Kirk singled out the Service Employees International Union, calling the group “particularly corrupt.”

“I would particularly say that there’s been one union that’s run the state of Illinois called the SEIU, a particularly corrupt union,” Kirk said. “The SEIU — it’s no mistake that Rod Blagojevich wanted to leave his job as governor and go work for them. It’s because he saw the SEIU as more powerful than the state of Illinois.”

Kirk’s strongly-worded remarks seemed to take the SEIU Local 73 off guard.

“Obviously, we have different perspectives on several issues, and I’m very sorry to hear the senator thinks of us that way,” said Adam Rosen, spokesman for SEIU Local 73, public sector local in Illinois and Northwest Indiana. “We have very good relationships with other politicians, both on a state level and a national level, including Sen.  [Dick] Durbin. It’s very disappointing he would say such things about our organization.”

SEIU has been a friend to Democrats in Illinois. An analysis of union donations by the Sun-Times shows that Rauner’s November adversary —Gov. Pat Quinn — was SEIU’s top beneficiary. SEIU gave Quinn more than $4 million since 2000. 

Kirk conceded that state Sen. Kirk Dillard’s strong showing in the race against Rauner was a testament to union strength in Illinois.

“It says that they are stronger than I expected,” he said. “The [Dillard] surge right at the end was something I did not expect.”

Separately on Wednesday, LaHood unloaded on Rauner. 

“I saw the literature that the Rauner campaign sent out about Rutherford and Brady and Dillard and made them look like, you know, people that they aren’t,” he said. “Disparaging their public service. For what? For your own public gain. I don’t believe in that.”

On Tuesday, Rauner defeated state Senators Kirk Dillard, R-Hinsdale, and Bill Brady, R-Bloomington as well as Illinois Treasurer Dan Rutherford. LaHood, who noted he is now a “private citizen” does consulting work for DLA Piper, had supported Rutherford.
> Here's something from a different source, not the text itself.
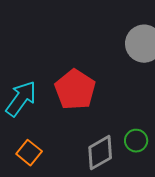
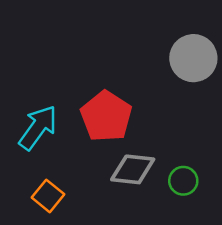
gray diamond: (100, 153) -> (133, 169), moved, turned 36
Rutherford arguably had the strongest campaign outside of Rauner’s before allegations of sexual harassment and political intimidation were lodged against him.

On Wednesday, LaHood attended a fund-raiser for U.S. Sen. Susan Collins, R-Maine, with whom he was close when LaHood worked in Congress. Rauner’s wife, Diana, was also there. LaHood, who is from Peoria, lamented the direction that the GOP primary took, laying the blame for Rutherford’s political demise to behind-the-scenes meddling by Rauner.